Si M. D fait également valoir qu’il détenait un meilleur profil que M. TP et M.T, il ressort toutefois des pièces du dossier et en particulier du tableau présenté devant la commission administrative paritaire nationale du 28 juin 2017 que ces derniers ont obtenu une affectation à La Réunion à titre dérogatoire. Dès lors, M. D ne saurait utilement comparer leurs candidatures. Les conclusions tendant à l’annulation des mutations de M.TP et de M.T doivent donc être rejetées.
Sur les conclusions à fin d’injonction:
- Eu égard à son motif d’annulation, le présent jugement implique nécessairement, sous réserve de changement de circonstances de droit ou de fait, que le ministre de l’intérieur procède à la mutation de M. D à La Réunion, dans un délai de trois mois à compter de la notification du présent jugement, sans qu’il soit besoin d’assortir cette injonction d’une astreinte.

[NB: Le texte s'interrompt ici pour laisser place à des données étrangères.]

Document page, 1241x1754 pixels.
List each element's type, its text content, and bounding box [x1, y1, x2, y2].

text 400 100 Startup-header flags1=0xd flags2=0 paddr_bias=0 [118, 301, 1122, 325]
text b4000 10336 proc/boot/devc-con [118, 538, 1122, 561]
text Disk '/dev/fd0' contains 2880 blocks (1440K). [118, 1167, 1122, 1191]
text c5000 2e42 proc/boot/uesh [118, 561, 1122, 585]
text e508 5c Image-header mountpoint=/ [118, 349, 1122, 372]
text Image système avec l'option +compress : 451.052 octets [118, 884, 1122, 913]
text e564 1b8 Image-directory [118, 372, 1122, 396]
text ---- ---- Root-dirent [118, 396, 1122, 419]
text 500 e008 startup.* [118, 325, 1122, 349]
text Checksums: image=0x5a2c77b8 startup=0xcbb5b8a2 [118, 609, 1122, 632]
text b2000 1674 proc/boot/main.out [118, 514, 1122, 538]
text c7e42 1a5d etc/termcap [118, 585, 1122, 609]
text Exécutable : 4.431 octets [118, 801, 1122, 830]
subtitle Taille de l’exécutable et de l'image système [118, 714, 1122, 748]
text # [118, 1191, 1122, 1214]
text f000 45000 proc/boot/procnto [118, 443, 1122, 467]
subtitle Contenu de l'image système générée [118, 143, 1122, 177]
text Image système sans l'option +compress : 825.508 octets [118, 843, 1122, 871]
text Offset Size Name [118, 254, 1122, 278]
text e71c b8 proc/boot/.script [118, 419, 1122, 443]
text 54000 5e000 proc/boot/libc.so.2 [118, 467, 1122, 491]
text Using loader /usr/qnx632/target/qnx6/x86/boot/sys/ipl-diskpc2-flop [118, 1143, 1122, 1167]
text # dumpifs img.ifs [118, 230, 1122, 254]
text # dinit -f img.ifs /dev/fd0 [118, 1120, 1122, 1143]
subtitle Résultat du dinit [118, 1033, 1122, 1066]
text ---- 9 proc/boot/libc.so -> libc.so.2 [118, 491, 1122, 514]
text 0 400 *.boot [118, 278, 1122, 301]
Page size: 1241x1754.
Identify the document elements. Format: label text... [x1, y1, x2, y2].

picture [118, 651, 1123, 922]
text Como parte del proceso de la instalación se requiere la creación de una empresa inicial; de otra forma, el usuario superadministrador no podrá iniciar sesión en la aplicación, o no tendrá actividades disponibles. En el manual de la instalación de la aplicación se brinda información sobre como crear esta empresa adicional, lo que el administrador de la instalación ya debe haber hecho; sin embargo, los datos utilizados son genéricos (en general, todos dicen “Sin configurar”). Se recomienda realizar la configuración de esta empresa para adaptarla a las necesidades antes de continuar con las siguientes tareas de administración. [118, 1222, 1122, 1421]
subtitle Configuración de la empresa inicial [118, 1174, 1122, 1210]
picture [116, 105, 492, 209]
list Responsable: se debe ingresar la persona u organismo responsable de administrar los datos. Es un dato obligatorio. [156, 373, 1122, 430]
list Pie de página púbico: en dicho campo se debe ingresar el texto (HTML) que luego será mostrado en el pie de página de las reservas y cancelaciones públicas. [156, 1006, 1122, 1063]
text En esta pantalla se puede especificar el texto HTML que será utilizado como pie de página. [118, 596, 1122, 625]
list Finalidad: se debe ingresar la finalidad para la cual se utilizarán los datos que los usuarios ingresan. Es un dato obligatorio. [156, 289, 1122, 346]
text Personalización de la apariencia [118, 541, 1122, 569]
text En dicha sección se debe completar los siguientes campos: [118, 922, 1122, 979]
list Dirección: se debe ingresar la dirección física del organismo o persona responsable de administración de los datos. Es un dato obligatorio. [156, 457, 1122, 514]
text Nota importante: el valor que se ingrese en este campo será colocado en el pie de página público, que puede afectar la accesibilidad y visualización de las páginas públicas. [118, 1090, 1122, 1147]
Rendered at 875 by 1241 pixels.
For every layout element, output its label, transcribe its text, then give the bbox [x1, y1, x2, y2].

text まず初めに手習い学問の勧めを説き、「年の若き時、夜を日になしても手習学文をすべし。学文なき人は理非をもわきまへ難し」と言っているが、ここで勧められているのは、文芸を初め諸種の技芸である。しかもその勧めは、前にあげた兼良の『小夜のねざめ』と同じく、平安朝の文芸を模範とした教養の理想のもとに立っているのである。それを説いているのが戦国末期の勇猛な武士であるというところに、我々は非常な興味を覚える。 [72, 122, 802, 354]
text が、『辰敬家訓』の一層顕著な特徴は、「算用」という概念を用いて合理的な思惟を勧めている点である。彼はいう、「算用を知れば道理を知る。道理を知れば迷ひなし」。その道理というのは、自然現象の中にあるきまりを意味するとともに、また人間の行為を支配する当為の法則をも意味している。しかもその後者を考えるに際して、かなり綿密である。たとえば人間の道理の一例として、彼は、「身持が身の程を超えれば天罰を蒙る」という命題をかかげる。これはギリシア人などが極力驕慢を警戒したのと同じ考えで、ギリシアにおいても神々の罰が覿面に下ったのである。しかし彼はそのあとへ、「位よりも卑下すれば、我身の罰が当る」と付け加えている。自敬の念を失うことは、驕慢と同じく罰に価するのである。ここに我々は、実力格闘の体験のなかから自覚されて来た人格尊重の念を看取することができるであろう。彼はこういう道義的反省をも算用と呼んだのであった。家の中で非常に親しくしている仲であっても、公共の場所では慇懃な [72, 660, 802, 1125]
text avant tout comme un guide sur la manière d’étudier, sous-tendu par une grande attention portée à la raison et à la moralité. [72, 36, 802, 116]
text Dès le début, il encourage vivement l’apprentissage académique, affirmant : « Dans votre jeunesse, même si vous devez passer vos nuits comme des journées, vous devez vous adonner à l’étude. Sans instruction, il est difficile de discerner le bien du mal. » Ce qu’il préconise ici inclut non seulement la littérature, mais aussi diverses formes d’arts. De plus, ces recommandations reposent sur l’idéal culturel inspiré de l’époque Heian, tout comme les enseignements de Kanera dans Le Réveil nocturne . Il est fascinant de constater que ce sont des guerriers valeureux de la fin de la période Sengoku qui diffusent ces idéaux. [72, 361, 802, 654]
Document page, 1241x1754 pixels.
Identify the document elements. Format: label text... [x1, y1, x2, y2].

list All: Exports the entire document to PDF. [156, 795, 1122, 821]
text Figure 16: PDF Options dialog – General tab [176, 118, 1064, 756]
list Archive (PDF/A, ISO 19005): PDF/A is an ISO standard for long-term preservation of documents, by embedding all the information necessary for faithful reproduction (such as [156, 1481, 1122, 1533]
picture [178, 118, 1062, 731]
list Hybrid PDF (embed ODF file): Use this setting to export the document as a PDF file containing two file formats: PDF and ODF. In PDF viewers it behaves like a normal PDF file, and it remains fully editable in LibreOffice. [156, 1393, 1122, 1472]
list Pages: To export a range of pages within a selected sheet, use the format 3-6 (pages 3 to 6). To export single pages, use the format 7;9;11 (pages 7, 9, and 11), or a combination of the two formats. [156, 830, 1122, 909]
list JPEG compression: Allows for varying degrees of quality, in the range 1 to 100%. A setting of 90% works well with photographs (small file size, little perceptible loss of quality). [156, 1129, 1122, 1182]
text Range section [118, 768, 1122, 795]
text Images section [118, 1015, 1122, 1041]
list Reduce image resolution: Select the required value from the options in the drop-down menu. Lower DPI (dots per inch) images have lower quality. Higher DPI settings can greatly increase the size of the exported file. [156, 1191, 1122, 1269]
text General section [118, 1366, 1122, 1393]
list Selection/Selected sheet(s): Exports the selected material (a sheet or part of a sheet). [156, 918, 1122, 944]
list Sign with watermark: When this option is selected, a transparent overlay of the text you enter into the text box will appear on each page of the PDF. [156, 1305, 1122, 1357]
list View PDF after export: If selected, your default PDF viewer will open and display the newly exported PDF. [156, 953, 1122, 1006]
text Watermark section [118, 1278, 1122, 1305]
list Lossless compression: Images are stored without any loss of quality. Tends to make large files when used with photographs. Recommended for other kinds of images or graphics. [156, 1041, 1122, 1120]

Sur les frais liés au litige :
Il y a lieu, dans les circonstances de l’espèce, de mettre à la charge de l’Etat la somme de 1 500 euros au titre de l’article 761-1 du code de justice administrative
DECIDE:
Article 1er : La décision par laquelle le ministre de l’intérieur a refusé de muterM. D à La Réunion est annulée.
Article 2 : Les décisions portant mutation de de Mme G, M. R, M. J M, M, T P, M.T, M. L U, M. F P, M. H Q, M. J C, M. FO, M. J B, M. S T et Mme A T sont annulées.
Article 3 : Il est enjoint au ministre de l’intérieur de procéder à la mutation de M D dans le délai de trois mois à compter de la notification du présent jugement.
Article 4: L’Etat versera à M. D la somme de 1 500 euros au titre de l’article L.761-1 du code de justice administrative.
Article 5 : Le surplus des conclusions de la requête est rejeté
Article 6 : Le présent jugement sera notifié à M.D au ministre de l’ intérieur, à Mme G, M. R, M. J M, M, T P, M.T, M. L U, M. F P, M. H Q, M. J C, M. FO, M. J B, M. S T et Mme A T.
Délibéré après l’audience du 12 mars 2020, à laquelle siégeaient:
Monsieur Mendras, président,
Mme Laforêt, premier conseiller,
Monsieur Schaeffer, conseiller.
Rendu public par mise à disposition au greffe le 3 avril 2020.